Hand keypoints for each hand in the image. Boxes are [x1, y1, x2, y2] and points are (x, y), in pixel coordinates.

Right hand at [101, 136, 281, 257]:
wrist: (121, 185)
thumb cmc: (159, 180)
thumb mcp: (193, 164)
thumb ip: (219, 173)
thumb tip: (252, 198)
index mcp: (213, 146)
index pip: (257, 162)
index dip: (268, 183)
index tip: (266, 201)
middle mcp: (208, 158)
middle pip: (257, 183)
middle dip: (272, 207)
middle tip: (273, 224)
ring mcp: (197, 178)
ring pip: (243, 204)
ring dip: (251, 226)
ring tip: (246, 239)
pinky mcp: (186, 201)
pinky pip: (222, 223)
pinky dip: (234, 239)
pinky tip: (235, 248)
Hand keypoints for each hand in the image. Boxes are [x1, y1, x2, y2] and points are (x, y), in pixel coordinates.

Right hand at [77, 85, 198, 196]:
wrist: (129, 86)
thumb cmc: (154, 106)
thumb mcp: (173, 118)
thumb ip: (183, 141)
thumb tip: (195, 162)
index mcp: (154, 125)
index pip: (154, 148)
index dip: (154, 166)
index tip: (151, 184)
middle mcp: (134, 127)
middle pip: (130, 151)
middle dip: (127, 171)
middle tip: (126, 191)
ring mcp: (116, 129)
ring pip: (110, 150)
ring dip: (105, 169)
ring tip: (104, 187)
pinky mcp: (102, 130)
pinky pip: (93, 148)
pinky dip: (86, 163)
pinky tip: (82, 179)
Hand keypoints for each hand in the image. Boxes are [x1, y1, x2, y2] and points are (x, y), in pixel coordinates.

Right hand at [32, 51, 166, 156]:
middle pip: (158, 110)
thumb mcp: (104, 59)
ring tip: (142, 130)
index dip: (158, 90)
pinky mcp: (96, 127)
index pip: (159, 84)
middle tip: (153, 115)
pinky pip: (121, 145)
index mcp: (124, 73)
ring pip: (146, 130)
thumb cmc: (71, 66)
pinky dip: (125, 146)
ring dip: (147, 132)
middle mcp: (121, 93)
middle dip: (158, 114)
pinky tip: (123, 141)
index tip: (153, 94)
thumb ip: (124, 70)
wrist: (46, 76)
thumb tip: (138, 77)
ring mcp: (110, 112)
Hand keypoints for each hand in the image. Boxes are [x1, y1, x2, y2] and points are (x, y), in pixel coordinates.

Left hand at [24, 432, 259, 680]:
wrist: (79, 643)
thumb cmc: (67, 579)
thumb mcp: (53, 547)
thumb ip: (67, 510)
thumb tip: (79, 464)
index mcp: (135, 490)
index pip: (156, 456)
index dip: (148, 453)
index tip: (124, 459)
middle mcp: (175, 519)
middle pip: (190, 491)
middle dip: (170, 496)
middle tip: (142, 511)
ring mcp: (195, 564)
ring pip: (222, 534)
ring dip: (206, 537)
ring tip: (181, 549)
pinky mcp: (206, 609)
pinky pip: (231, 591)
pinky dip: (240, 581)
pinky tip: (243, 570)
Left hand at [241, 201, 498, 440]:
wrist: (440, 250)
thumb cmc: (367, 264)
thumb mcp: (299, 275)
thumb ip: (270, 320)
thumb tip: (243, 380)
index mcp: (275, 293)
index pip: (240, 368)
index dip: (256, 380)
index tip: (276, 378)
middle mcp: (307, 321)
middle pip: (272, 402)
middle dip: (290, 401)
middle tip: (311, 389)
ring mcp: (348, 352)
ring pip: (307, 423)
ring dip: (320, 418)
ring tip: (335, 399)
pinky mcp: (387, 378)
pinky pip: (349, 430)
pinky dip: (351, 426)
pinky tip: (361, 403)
==
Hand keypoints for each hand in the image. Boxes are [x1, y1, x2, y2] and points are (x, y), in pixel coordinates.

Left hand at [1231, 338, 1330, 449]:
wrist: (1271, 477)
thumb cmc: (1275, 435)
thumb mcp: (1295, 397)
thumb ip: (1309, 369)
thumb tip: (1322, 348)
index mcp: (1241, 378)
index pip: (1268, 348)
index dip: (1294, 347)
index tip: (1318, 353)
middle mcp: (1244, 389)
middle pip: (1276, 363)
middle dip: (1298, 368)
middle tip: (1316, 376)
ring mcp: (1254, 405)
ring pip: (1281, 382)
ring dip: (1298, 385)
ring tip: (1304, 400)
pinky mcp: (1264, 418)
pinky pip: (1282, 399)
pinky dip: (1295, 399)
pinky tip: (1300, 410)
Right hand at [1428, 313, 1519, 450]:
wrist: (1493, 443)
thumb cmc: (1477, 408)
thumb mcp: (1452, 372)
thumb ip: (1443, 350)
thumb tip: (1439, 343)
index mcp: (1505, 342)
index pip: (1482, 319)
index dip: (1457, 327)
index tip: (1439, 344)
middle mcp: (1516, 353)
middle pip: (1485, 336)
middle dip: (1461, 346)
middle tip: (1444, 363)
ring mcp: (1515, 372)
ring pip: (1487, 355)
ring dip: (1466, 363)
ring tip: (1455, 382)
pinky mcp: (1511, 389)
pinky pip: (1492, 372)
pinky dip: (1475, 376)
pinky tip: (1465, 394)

- Assignment
Within the material above, copy exactly the lines from the line that holds "index pip: (159, 84)" up to and including the line that holds "wrist: (79, 643)".

- Output of the task
index pip: (159, 84)
middle tip: (153, 115)
pinky pip: (121, 145)
index mcp: (124, 73)
ring pip: (146, 130)
thumb cmc: (71, 66)
pinky dip: (125, 146)
ring dip: (147, 132)
middle mcp: (121, 93)
middle dip: (158, 114)
pinky tip: (123, 141)
index tip: (153, 94)
thumb ip: (124, 70)
wrist: (46, 76)
thumb tip: (138, 77)
ring mcp: (110, 112)
Hand keypoints for each hand in the image. Boxes are [x1, y1, x2, y2] and points are (x, y), in pixel coordinates.

Left hand at [24, 432, 259, 680]:
wrist: (79, 643)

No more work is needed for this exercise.